*TEXT*

I didn’t know it had a name either. My wife is an nurse practitioner and spent a while trying to figure out what it was.

Physically, a medically necessary circumcision (as an adult) at the same time as getting a vasectomy. Twelve stitches in the head and testicles the size of oranges. I usually avoid prescription pain-killers because I’ve got a high resistance to many of the most common ones. They only start being effective at the “knock your ass out” doses. After being home about six hours, the pain was so bad that I spent the next three days zonked out on whatever it was my doctor gave me.for about another four days, I could barely handle walking a dozen steps without crying.
Mentally, I’m lucky. Nothing really comes to mind.

Thanks to 17 months of 24/7 excruciating physical pain, I’m going through the worst depression in my life right now, way beyond my normal chronic depression. If it weren’t for my husband’s support, I’d be a dead man. But there’s only so much he can do.

Severity: the time I was sitting down at a table in a cafeteria, using my hands to grab the chair and scootch it forward as I lifted my backside off just enough to be able to move the chair. The seat was a somewhat flimsy plastic, NOT properly attached to the leg, so it rose up, and my finger slipped between the top of the leg and the bottom of the seat just as my backside hit the seat. Hard.

This is the only time I have had such blinding pain that I nearly threw up. As it was, the other people at the table (strangers to me) were a bit startled by my barely muffled scream.

Worst overall, not for severity, was botched childbirth with failed epidural. The administration of that was almost as bad as the finger-smashing above, and the whole experience has left me traumatized enough that 22 years later I get twitchy when I have to drive past that hospital.

Electromyelograms / nerve conductance tests are bad enough that I’d refuse one again.

A root canal in a tooth that has not been adequately numbed is pretty damn bad.

And a recent-ish one: About 15 months ago I fell, awkwardly. My back hurt so I toned down my activities for the rest of the day. A few days later, I started having pain in my abdomen - not quite the right spot for appendicitis and not QUITE like the pain I’ve read you feel with an ovary misbehaving, but that general area. If I was sitting or walking around I was fine, but getting to a lying down position - or moving once I was in that position - was not good.

I saw the doc, and she had me hop up onto the exam table and lie back - which apparently was JUST the right movement to elicit the pain, along with a shriek and some very loud, very salty language from me that shocked ME and probably scared other patients.

That got me a thorough ultrasound and a CT scan with contrast to rule out the appendix and the ovary, as those could have required immediate intervention Upshot, it was probably an injury to the inguinal ligament. It ultimately improved though I still have twinges from time to time.

Why on EARTH was your dentist performing a vasectomy? :smiley:

Physically, appendicitis. Mental, my wife becoming hypomanic and hospitalized.

If they had diagnosed it correctly at the first attack, they would’ve done it quicksmart. But they completely didn’t figure out shit until the second attack, where they deemed it not an emergency and therefore unimportant. I was put on a surgery waiting list, which was in fact a waiting list for the short list, and after five years I was repeatedly informed how much further down the list (not up) I was being pushed. I no longer live in that country, presumably they’re still sending me updates to my old address on how far down the list I still am.

I can manage the attacks now, they are uncomfortable but no longer excruciating.

Kidney stones. Holy hell. Kidney stone pain is a whole other level of pain. Waves and waves of pain with random stabbing. Red-hot random stabbing. Writhing doesn’t help, rocking doesn’t help, weeping doesn’t help, the only thing that helped was morphine, and goddammit, that wore off when I got home.
Worst mental pain: when my fiance’ died suddenly. One night he was fine, the next morning, dead.

Agh, this thread is hard to read. group hug

Over half of the posts are about kidney stones / gallstones.

*RECORD SET*
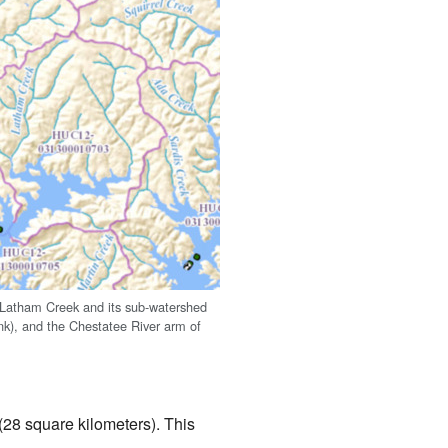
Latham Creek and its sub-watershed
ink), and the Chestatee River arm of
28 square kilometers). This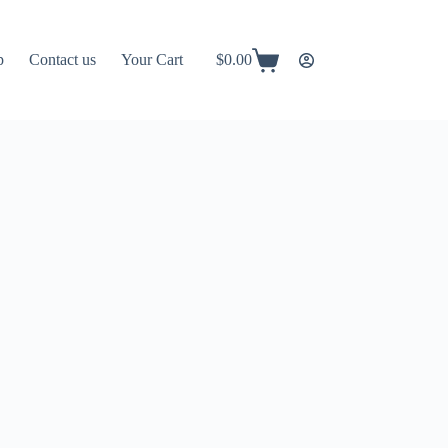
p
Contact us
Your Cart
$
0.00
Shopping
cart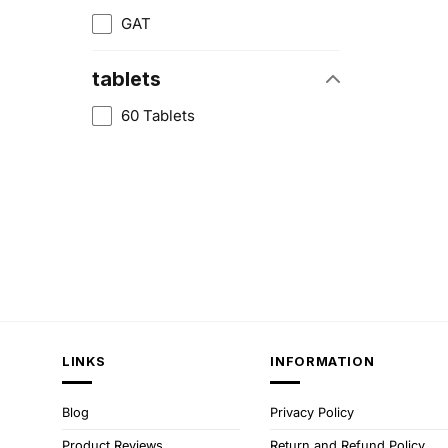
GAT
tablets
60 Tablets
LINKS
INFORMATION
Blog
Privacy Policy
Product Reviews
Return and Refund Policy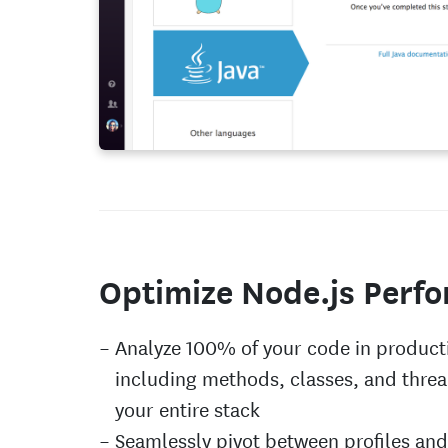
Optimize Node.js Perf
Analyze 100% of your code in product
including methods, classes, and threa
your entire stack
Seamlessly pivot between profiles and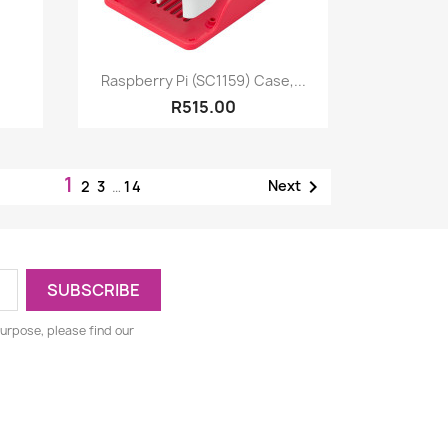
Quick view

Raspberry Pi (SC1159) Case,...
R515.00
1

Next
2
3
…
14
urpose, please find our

*REQUIRED WORK*
a. In the thread about worst pain, how many stitches did the circumcision leave in the head?
b. Rewrite the paragraph in the thread that begins "And a recent-ish one:" as a short list that keeps its main facts.
c. List each specific medical procedure or test named in the thread.
None of the data is needed here.

*LIST OF SOLUTIONS*
a. Twelve stitches.

b.
- About 15 months ago the poster fell awkwardly, hurt their back and cut back on activities for the rest of the day.
- A few days later, pain began in the abdomen. It was near the area of appendicitis or ovary pain but not quite matching either.
- Sitting and walking were fine.
- Lying down, or moving while lying down, brought on the pain.

c.
- Circumcision
- Vasectomy
- Epidural
- Electromyelograms / nerve conductance tests
- Root canal
- Ultrasound
- CT scan with contrast